Last year was my first year implementing the flipped classroom. At about mid-year I reflected on how it was going. Here's an excerpt from my PGP:
"I have been creating several videos over the course of the semester. In November, I surveyed students on their feelings about the videos. Students were very positive about being able to access the lectures anywhere and anytime. Student appreciated that they could rewind and re-watch whenever they needed to. They could watch it in an environment where they could have better focus. Students also understood and could articulate that we are able to do more interactive activities in class. The main problem students had with this method is that they would often forget to do it because its not “traditional” homework. Also, they sometimes ran into technical difficulties which would cause undue stress."
I really do have some terrific students. I did not have very many issues with students not watching videos. If they did have technical difficulties with the video they would come to me ahead of time and I would let them watch it on my computer at break or lunch. Flipped 101 (putting lectures online) really did work well. I feel like I had so much more time and opportunity for interactive, higher-level thinking activities in class. It is also important that they can view a lecture at their own pace. At my school we have several international, Korean student with language difficulties and little background knowledge in American History.

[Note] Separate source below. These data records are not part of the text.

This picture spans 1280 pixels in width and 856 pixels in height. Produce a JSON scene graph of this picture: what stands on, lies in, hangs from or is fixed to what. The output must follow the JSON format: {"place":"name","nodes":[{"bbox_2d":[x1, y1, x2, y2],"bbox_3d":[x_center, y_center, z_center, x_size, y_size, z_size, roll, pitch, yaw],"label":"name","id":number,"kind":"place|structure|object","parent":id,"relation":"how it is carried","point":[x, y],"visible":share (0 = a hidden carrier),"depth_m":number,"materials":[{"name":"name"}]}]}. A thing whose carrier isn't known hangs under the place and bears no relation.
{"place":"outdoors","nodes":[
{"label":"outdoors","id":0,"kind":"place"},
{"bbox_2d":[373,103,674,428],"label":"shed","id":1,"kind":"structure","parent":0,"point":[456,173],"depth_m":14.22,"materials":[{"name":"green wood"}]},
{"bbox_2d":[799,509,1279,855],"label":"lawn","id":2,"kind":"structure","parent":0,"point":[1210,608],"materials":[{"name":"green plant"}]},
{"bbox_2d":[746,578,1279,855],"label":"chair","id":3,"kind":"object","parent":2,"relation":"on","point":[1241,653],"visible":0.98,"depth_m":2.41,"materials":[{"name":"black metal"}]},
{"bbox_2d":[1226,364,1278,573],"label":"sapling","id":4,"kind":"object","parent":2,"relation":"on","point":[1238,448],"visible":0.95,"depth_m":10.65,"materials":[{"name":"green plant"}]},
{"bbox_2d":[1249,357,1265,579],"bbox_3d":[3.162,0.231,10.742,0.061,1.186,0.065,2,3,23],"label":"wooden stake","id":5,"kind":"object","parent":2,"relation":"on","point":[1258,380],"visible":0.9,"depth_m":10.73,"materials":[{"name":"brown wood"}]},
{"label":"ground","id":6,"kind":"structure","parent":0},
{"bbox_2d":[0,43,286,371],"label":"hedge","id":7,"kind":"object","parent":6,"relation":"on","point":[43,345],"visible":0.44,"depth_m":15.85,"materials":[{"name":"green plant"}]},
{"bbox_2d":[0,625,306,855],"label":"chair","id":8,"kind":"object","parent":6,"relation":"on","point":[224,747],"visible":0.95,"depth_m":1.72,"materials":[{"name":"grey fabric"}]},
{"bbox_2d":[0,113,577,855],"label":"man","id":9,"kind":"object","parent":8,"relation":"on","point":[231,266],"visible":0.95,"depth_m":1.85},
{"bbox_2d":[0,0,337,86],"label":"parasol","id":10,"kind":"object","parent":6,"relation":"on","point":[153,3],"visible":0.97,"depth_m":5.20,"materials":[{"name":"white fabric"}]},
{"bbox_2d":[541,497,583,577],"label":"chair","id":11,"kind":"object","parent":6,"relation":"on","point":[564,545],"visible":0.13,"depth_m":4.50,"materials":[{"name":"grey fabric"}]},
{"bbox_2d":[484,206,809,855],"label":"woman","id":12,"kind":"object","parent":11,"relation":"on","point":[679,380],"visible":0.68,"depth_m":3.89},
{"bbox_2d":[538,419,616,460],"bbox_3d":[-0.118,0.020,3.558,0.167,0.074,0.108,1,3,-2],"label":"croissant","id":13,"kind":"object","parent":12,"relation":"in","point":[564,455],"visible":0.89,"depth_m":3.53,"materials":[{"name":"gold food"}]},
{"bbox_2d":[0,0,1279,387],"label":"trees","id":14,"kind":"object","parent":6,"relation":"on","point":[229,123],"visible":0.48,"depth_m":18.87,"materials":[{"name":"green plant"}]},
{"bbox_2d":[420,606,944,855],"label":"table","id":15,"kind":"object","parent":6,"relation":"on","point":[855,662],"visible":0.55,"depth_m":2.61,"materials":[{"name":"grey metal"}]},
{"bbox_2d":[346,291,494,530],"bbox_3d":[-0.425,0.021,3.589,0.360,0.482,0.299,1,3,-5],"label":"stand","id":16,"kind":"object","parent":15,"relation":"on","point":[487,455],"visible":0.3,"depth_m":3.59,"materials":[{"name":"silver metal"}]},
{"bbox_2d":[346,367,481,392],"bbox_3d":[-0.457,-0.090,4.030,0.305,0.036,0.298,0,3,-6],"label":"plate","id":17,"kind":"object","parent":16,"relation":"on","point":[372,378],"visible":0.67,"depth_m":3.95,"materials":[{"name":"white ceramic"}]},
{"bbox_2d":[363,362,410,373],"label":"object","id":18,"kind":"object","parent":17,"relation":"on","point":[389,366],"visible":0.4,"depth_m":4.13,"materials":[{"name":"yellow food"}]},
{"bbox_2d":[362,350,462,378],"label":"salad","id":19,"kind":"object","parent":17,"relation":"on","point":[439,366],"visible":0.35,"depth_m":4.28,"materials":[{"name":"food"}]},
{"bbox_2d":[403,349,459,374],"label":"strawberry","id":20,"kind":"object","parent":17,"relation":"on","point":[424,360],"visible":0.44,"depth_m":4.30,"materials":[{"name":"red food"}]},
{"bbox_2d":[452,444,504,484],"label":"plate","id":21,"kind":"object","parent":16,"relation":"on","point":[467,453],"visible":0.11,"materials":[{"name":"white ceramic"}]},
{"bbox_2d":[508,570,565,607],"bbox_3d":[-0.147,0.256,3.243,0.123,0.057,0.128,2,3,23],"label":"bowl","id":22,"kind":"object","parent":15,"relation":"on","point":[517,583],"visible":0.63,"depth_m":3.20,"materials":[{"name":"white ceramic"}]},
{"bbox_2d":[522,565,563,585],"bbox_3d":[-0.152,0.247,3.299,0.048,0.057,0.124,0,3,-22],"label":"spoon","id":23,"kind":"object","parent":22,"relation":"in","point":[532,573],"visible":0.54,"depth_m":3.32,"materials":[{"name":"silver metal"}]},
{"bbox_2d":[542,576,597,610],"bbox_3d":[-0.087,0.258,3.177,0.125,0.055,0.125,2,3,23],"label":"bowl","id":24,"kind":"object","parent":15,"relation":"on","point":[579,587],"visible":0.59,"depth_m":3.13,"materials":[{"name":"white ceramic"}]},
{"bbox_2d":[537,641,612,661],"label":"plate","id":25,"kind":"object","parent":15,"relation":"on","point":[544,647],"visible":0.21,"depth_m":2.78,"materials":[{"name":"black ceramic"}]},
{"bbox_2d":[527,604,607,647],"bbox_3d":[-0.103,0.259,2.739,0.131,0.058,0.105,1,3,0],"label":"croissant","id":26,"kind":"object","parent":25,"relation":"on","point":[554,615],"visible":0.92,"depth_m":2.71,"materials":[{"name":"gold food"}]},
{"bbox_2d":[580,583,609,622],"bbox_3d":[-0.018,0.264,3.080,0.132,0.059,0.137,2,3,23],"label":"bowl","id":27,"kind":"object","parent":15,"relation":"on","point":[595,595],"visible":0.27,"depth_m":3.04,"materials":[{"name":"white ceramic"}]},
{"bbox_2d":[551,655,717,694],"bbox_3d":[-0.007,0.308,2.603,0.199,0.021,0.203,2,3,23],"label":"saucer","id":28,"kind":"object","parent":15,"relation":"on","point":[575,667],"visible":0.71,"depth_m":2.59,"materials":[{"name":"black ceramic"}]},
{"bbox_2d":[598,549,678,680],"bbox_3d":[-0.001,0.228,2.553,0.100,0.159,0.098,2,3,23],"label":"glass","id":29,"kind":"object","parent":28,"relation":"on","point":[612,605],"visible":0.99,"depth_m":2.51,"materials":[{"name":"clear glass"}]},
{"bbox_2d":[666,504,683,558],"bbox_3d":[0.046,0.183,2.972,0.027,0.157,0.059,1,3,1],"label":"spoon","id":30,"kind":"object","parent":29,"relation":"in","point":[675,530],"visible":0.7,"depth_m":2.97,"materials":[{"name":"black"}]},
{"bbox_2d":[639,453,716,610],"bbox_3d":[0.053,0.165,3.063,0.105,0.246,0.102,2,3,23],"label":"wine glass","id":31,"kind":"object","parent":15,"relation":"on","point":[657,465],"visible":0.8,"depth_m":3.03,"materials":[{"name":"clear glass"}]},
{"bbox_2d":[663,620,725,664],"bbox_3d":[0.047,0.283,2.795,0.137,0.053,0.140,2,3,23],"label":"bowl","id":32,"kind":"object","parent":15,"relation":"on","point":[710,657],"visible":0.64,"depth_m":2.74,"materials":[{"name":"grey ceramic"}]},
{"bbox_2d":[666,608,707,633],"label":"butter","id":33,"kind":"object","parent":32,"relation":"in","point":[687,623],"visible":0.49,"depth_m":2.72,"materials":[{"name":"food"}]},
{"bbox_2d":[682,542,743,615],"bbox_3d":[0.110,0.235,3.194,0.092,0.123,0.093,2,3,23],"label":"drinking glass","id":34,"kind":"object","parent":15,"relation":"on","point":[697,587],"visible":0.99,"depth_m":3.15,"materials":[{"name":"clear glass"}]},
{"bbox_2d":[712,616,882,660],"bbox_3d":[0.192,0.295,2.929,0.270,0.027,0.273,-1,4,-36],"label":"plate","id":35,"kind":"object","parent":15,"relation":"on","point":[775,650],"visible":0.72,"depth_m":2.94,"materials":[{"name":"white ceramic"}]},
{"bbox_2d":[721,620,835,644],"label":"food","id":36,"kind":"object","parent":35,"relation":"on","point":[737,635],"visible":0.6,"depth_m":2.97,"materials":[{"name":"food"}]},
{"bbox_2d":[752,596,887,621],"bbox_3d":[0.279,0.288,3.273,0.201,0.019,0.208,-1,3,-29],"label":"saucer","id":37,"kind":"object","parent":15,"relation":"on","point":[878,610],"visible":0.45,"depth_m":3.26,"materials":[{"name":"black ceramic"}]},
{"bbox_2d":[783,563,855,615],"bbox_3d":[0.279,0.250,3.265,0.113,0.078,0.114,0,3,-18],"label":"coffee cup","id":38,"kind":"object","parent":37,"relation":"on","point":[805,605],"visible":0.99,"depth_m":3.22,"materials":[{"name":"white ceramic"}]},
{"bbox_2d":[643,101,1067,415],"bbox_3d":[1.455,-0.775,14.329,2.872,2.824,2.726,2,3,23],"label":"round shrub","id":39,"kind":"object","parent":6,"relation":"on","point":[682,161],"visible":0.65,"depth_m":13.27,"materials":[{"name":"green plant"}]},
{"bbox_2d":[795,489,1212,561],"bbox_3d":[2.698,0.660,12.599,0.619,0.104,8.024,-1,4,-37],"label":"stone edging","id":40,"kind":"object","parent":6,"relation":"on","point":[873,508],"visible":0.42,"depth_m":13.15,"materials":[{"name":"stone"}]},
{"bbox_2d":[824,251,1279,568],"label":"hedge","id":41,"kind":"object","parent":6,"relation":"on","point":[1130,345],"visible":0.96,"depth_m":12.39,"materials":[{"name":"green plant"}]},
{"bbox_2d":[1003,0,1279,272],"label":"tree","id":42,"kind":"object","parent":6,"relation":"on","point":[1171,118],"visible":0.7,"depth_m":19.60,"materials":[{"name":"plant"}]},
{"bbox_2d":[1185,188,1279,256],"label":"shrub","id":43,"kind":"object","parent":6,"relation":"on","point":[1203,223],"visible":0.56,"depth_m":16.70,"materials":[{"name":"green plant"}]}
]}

I can only imagine how difficult in-class lectures would be for them. When students have a lecture online, they can go as fast or slow as they need.
But of course, as time goes on as a flipped teacher, many of us begin to realize its not about the video. Its about putting the learning in the hands of the students. Below is an excerpt about an activity I used that helps to exemplify the flipped mindset: student choice, higher level thinking, and a great use of face to face time:
"One of the more “interactive” assignments I discovered by reading blogs, was the EdCafe. Each student received an article that they became an expert on. They summarized it and developed discussion questions. Then each student could choose another cafe to attend (when they weren’t presenting). Student surveyed said that they enjoyed the casual, discussion environment. They enjoyed “teaching” other students, trying to make the topic relevant and interesting for the people attending. They also enjoyed the food and drink provided. This was a really successful assignment that I would like to again. If I could find enough articles on enough topics, I would consider doing it monthly."
An EdCafe is modeled after EdCamps. I learned about it through #sschat on Twitter. Its a great activity that I used several times last year.
Finally, as much as I wanted to focus on only one of my preps to flip, I found that I couldn't do it. As I planned for my other classes, it seemed so wrong for me to plan teacher-centered lessons. My lesson-planning brain wanted to create lessons that made the students more active in their learning. Here's an excerpt:
"Although I tried to focus on only one class at a time, the flipped classroom philosophy that students are most active in the classroom and take ownership in their learning spilled over to my other classes. Three of these projects included a Cold War timeline, Medieval Village Game of Life, and Reformation Trading Cards. For two of these assignments, many students tried Google Apps for the first time and found success. In reflections by students, many could articulate that they needed to take more responsibility for the knowledge and felt like they knew it better because of this. In these assignments I enjoyed being able to have face-to-face contact with each student, each day. I was able to act as a coach, rather than a “sage on the stage.” In the future I would do even more coaching and guiding. I would also like to give students more choice in assignments like these so it is more student-centered."
This is the direction I moved in as the year progressed and as I plan for the upcoming school year. Coaching and guiding on the side, finding out where the students are at in their knowledge and helping them figure out what they are missing or where they need to go next.